Copy every line of the records below word for word, with nothing changed, added, or left out.
┌──
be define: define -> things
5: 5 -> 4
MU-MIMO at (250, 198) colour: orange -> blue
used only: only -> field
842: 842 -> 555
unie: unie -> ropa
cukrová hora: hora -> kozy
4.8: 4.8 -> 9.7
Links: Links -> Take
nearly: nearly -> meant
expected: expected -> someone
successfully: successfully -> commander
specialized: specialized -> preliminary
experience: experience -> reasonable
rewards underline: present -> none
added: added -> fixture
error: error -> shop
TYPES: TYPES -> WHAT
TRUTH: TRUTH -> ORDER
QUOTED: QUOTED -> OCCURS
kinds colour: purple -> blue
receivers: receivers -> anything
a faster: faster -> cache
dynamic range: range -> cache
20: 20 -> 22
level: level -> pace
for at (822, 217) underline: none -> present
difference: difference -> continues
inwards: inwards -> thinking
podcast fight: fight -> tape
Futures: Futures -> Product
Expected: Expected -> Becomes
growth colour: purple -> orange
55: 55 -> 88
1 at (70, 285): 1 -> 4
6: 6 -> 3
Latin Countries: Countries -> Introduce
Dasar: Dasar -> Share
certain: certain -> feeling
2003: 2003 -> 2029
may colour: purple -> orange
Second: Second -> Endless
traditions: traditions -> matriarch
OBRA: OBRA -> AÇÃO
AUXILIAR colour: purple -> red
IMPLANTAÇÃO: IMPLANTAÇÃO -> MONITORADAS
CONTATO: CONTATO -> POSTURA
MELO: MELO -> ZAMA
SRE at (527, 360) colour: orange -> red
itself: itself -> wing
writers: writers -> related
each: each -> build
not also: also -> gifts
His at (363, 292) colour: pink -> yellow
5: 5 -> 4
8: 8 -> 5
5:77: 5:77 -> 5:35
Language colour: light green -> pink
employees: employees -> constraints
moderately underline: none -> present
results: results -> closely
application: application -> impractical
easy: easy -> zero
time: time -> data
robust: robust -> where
└──
> EXPECTED ANSWER
be define: define -> things
5: 5 -> 4
MU-MIMO at (250, 198) colour: orange -> blue
used only: only -> field
842: 842 -> 555
unie: unie -> ropa
cukrová hora: hora -> kozy
4.8: 4.8 -> 9.7
Links: Links -> Take
nearly: nearly -> meant
expected: expected -> someone
successfully: successfully -> commander
specialized: specialized -> preliminary
experience: experience -> reasonable
rewards underline: present -> none
added: added -> fixture
error: error -> shop
TYPES: TYPES -> WHAT
TRUTH: TRUTH -> ORDER
QUOTED: QUOTED -> OCCURS
kinds colour: purple -> blue
receivers: receivers -> anything
a faster: faster -> cache
dynamic range: range -> cache
20: 20 -> 22
level: level -> pace
for at (822, 217) underline: none -> present
difference: difference -> continues
inwards: inwards -> thinking
podcast fight: fight -> tape
Futures: Futures -> Product
Expected: Expected -> Becomes
growth colour: purple -> orange
55: 55 -> 88
1 at (70, 285): 1 -> 4
6: 6 -> 3
Latin Countries: Countries -> Introduce
Dasar: Dasar -> Share
certain: certain -> feeling
2003: 2003 -> 2029
may colour: purple -> orange
Second: Second -> Endless
traditions: traditions -> matriarch
OBRA: OBRA -> AÇÃO
AUXILIAR colour: purple -> red
IMPLANTAÇÃO: IMPLANTAÇÃO -> MONITORADAS
CONTATO: CONTATO -> POSTURA
MELO: MELO -> ZAMA
SRE at (527, 360) colour: orange -> red
itself: itself -> wing
writers: writers -> related
each: each -> build
not also: also -> gifts
His at (363, 292) colour: pink -> yellow
5: 5 -> 4
8: 8 -> 5
5:77: 5:77 -> 5:35
Language colour: light green -> pink
employees: employees -> constraints
moderately underline: none -> present
results: results -> closely
application: application -> impractical
easy: easy -> zero
time: time -> data
robust: robust -> where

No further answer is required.